With South Africa's developed manufacturing capacity, solid financial sector and logistics infrastructure, it is set to benefit from these impending socio-economic shifts. South Africa needs to ensure its continental commitments on trade protocols, investment frameworks, and managed mobility are honoured, not weakened, and that it does not suffer a significant and irretrievable structural loss of revenue and reputation across the region and the continent.
This would be detrimental, especially at a time when other economic players are working hard to augment their presence and leverage.
Foreign powers such as China, India, Türkiye and the United Arab Emirates are eagerly deepening their commercial and diplomatic penetration across the continent. South Africa's economic prowess is already under pressure as economies such as Morocco, Kenya and Rwanda are upping their game in key sectors, including services, finance and renewables.
South Africa can ill afford estrangement from critical regional and continental markets, or the loss of its economic standing or capacity to influence the course of continental integration.
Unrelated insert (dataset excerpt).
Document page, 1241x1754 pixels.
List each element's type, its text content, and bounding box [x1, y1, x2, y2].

After centuries of fragmentation and external dependency, current-day Africa needs to emerge as a united and robust economic frontier, under African stewardship and in service of African priorities. In this context, South Africa, Africa's most industrialised economy, needs to be a motor of continental growth rather than a vessel of instability.
Colonialism and apartheid exploited and systemically fractured Africa. Neighbouring countries were reduced to labour camps and markets serving white South African capital interests. The unfinished quest for African-based sovereign economies is a continental project. When South Africa attacks African migrants, it sabotages this decolonisation project.
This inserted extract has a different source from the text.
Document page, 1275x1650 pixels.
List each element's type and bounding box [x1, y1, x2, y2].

South Africa has both the right and responsibility to manage its borders and deport those who are in the country illegally. However, it must reject political opportunism and violence. During this week's seminar, Dr Dlamini-Zuma spoke of how Rwanda is growing and flourishing because Africans come in and out. She argued that free movement is not necessarily a problem as long as it is managed properly.
When South Africa enables African nationals to be stalked in its streets, it weakens its foothold on the continent, morally, economically and diplomatically. An editorial in The Southern African Times on the eve of 30 June 2026 marches observed that "Today's deadline will pass. The violence it has catalysed will leave sediment in diplomatic relationships and investment perceptions that dissipates considerably more slowly than the marches themselves."
The editorial concludes that "Africa's integration story remains the most structurally compelling long-term investment narrative available to the patient allocator. It is, however, a narrative predicated on solidarity.
What South Africa's streets have looked like this June is the antithesis of that solidarity, and the continent, which cannot afford the sentiment, can still less afford the bill".Scapegoating is not an economic strategy. Dlamini-Zuma was right. We must fix our own house, and in the process, take care not to burn down the neighbourhood.
* Kim Heller is a political analyst and author of No White Lies: Black Politics and White Power in South Africa.
** The views expressed do not necessarily reflect the views of IOL or Independent Media.